What Inspires Your Belief in God?
A recent psychological study from Claremont McKenna College and the University of Southern California confirms that belief in the supernatural occurs more readily in people who experience awe at the wonder of nature. Though many researchers attempt to provide a naturalistic account for these beliefs, the explanation falls short.
In the late 1990s, skeptic Michael Shermer and sociologist Frank Sulloway surveyed a number of people about their religious belief. When asked why they believe in God, people most cited the design, beauty, perfection, and complexity of nature.1 This result matches my experience as a Christian apologist. As I travel around the world, speaking about the scientific evidence for the Christian faith, people in the audience consistently tell me that the elegant designs in nature inspire their belief in God.

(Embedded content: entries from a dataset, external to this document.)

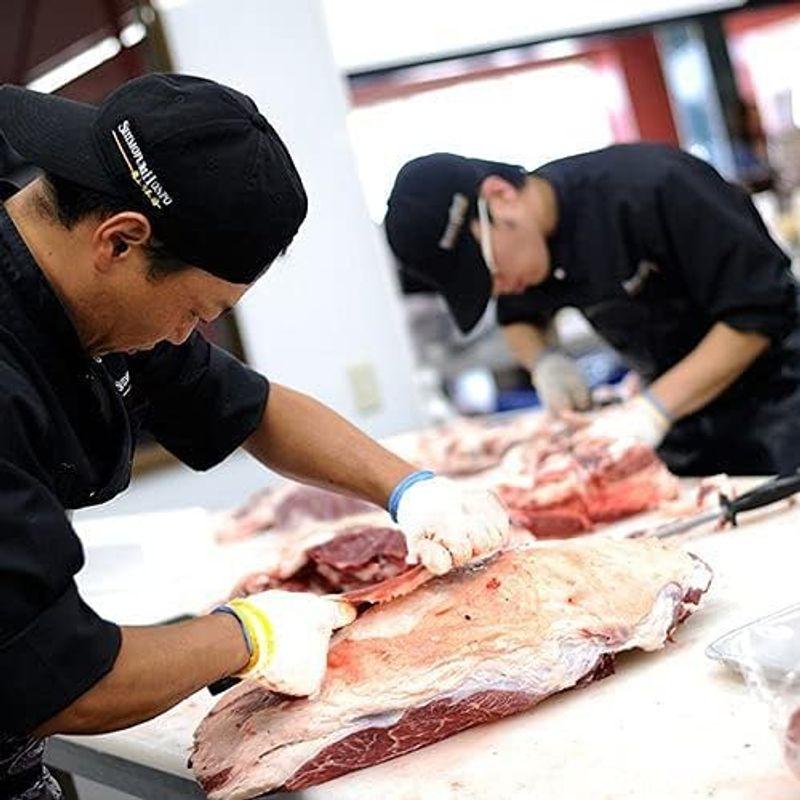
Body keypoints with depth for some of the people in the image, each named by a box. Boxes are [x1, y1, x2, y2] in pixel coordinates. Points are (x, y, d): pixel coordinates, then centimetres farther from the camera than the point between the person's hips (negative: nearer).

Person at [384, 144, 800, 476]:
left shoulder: (649, 187, -27)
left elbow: (759, 311, -26)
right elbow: (518, 316, 18)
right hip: (680, 410, 6)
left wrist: (653, 407, -30)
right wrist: (543, 360, -6)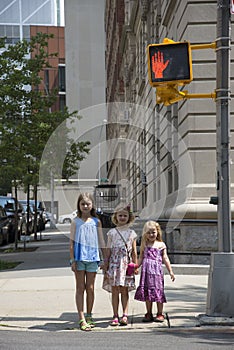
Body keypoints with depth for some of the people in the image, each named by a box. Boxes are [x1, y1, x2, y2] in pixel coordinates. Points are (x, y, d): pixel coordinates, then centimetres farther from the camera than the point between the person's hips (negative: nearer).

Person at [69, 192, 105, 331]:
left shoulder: (96, 222, 6)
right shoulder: (76, 222, 2)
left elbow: (101, 241, 11)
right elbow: (71, 242, 1)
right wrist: (72, 260, -4)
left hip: (92, 257, 1)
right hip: (79, 257, -1)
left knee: (90, 288, 8)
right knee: (80, 288, 2)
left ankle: (89, 317, 21)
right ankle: (82, 319, 1)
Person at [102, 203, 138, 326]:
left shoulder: (131, 233, 8)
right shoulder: (112, 232, 7)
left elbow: (134, 251, 10)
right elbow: (109, 250, 8)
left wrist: (135, 265, 5)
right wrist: (106, 264, 2)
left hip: (126, 263, 0)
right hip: (114, 262, 0)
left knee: (124, 290, 1)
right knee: (114, 290, -1)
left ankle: (124, 316, 1)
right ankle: (115, 316, 3)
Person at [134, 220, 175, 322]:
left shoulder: (161, 245, 7)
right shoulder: (144, 245, 11)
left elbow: (165, 259, 8)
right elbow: (141, 258, 13)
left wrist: (170, 272, 5)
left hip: (157, 271, -2)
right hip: (146, 271, 2)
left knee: (158, 291, -2)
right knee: (147, 292, 5)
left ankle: (160, 314, 7)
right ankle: (149, 314, 13)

Sense of Awe Inspires Belief
New research by psychologists from Claremont McKenna College and the University of Southern California highlights just how impactful nature’s magnificence can be. The researchers found that people have a greater tendency to believe in the supernatural after experiencing a sense of awe.2
Test subjects in the study viewed only one of three short videos designed to elicit either a neutral response (news interview from 1959), positivity (comedy clip), or awe (footage from BBC’s Planet Earth) and then answered a series of questions. Based on the responses, the investigators found those subjects who watched the video designed to cause awe consistently displayed greater belief in the supernatural. These subjects also more frequently “detected” patterns in random sequences of numbers, attributing the perceived patterns to human agency.
To explain these results, the researchers pointed to the additional finding that those test subjects who experienced awe were also less willing to tolerate uncertainty. The researchers concluded that greater belief in the supernatural (and a greater capacity to detect purpose/agency in events) stems from a need for certainty. In other words, the subjects were more willing to look to supernatural causes and agency in order to ameliorate uncertainty.
A Naturalistic Explanation
Many people cite results such as the ones generated in this study as evidence that belief in God (and the supernatural) is strictly a naturalistic phenomenon, stemming solely from the psychological make-up of the human mind. In turn, they postulate that our tendency to believe in the supernatural arose as a way to fulfill a need that exists because our brains and minds—which have an evolutionary origin—require certainty when we feel overwhelmed, in this case, by awe. Accordingly, this need finds fulfillment through belief in the supernatural and by finding purpose and meaning, even where none exists.
The problem with this view is that we live at a time when the things that cause us awe have scientific explanations known to most and shouldn’t require an appeal to the supernatural to alleviate uncertainty. We understand what causes the beautiful colors in the sky during a sunset, but this insight doesn’t make the sunset any less spectacular or awe-inspiring. Perhaps there is a better way to interpret the results.
Scripture teaches that creation reveals God’s glory, majesty, power, and righteousness. By examining the world around us, we gain a sense of God’s eternal nature, love, and faithfulness. Scripture even teaches that God’s fingerprints are to be found in nature. If this is true, it only makes sense that the elegance and the awe-inspiring beauty of the world around us would orient us toward belief in God. When we contemplate the grandeur of the creation, whether at the microscopic level or at a cosmic scale, who “does not know the hand of the Lord has done this?”
Endnotes
- Michael Shermer, How We Believe: The Search for God in the Age of Science (New York: W. H. Freeman and Company, 1999), 74–85.
- Piercarlo Valdesolo and Jesse Graham, “Awe, Uncertainty, and Agency Detection,” Psychological Science, published electronically November 18, 2013: doi: 10.1177/0956797613501884.